What you should do: With pictures omitted, restate the data word for word.

(Stored items from a collection)
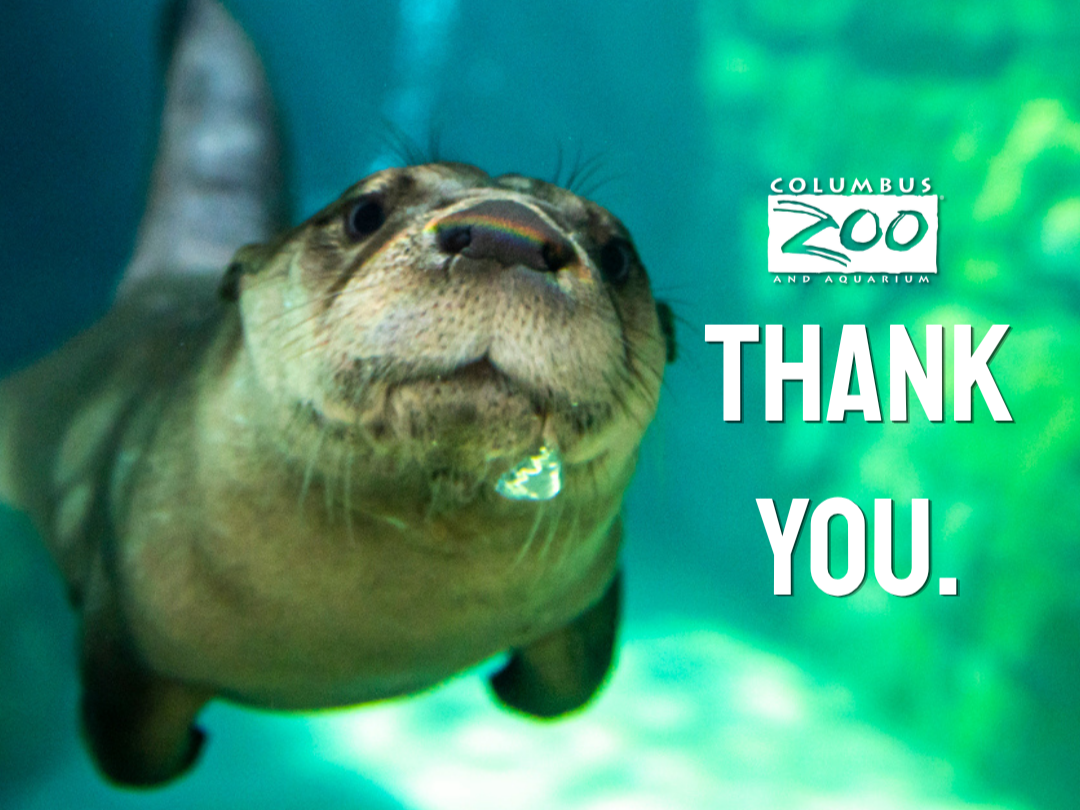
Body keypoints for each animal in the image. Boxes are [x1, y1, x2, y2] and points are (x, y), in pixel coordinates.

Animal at [0, 0, 672, 787]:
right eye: (365, 213)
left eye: (618, 254)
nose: (504, 233)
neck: (366, 636)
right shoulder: (125, 614)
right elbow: (133, 752)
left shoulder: (591, 582)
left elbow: (567, 693)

Solved exercise:
Body keypoints for each animal in the image. Boxes are [x1, y1, x2, y2] and points are (x, y), in pixel coordinates.

Animal at [0, 0, 672, 787]:
right eye: (365, 213)
left eye: (618, 254)
nose: (504, 233)
neck: (366, 636)
right shoulder: (125, 614)
right elbow: (133, 752)
left shoulder: (591, 582)
left elbow: (567, 693)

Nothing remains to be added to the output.